Melkziekte, door vroege negentiende-eeuwse Amerikaanse pioniers meestal melkziekte genoemd, duidt op wat we nu weten als vergiftiging door melk van koeien die ofwel de witte snakeroot ofwel de rayless guldenroede planten hebben gegeten. De witte guldenroede, die veel voorkomt in het Midwesten en het hoge zuiden, is een lid van de Compositae, Eupatorium urticaefolium genaamd. Hij is ook bekend onder de namen witte kaardebol, squaw weed, snake weed, pool wort, en deer wort. Deze schaduwminnende plant groeit vaak langs de kant van de weg, op vochtige open plekken in het bos, of aan de schaduwrijke noordkant van heuvelruggen. De straalloze guldenroede, Haplopappus heterophyllus, is de veroorzaker van de ziekte in zuidwestelijke staten, zoals Arizona en New Mexico.
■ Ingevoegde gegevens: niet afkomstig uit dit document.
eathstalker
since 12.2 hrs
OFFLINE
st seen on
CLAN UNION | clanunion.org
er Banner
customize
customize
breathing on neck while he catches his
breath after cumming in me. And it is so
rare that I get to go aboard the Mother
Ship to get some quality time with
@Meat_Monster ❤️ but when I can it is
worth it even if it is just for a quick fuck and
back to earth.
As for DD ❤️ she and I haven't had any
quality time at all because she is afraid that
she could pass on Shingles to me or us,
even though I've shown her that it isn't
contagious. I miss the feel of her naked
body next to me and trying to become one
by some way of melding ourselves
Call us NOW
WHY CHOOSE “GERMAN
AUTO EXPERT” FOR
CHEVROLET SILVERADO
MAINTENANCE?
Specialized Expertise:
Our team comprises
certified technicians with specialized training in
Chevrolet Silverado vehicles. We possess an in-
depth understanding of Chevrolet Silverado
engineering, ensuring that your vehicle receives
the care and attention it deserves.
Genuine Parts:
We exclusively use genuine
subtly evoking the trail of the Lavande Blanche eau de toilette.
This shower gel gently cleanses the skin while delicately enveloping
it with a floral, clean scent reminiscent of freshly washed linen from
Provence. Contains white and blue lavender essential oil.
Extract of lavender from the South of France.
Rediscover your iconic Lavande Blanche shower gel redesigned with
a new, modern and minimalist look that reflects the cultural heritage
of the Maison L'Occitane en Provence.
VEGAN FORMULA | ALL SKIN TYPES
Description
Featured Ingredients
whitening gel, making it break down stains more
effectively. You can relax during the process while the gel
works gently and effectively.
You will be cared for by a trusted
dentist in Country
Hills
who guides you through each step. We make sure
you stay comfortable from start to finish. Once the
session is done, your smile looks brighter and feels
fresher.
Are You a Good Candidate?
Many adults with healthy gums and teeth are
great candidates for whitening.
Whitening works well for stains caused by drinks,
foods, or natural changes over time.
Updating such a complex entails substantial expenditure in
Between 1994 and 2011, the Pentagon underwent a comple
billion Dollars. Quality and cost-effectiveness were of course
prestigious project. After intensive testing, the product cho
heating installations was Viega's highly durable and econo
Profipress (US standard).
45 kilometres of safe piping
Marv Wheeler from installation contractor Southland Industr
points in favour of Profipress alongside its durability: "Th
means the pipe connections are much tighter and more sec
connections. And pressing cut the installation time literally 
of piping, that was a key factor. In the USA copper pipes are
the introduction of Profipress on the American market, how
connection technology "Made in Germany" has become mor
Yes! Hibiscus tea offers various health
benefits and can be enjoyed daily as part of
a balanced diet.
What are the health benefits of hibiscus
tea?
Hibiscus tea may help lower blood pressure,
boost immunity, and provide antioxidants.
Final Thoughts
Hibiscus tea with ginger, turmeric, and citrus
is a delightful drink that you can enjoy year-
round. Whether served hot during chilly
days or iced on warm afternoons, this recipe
Melkziekte wordt ook wel alkali vergiftiging, kotsziekte, zieke maag, sloomheid of sloes, stijve gewrichten, moerasziekte, banden, en trillen (als het bij dieren voorkomt) genoemd. Het staat nu bekend als tremetolvergiftiging, naar een geïdentificeerd giftig bestanddeel van de witte snakeroot en de straalloze guldenroede. Tremetol, verkregen uit de bladeren en stengels van deze planten door extractie met ether, is een onverzadigde alcohol met de empirische formule C16H22O3. In consistentie en geur lijkt het op terpentijn.
Distributie en Incidentie
Melkziekte was onbekend in Europa of in enig ander gebied van de wereld behalve Noord-Amerika. De ziekte kwam al voor tijdens de Amerikaanse Revolutie in North Carolina bij een bergkam met de naam Milk Sick. De ziekte kwam het meest voor in droge jaren, wanneer de koeien van hun bruine weiden naar de bossen trokken op zoek naar voedsel. Naarmate meer bossen werden gerooid zodat het vee over meer geschikte weidegronden kon beschikken, en naarmate hekken werden gebouwd, nam het aantal gevallen van melkziekte snel af.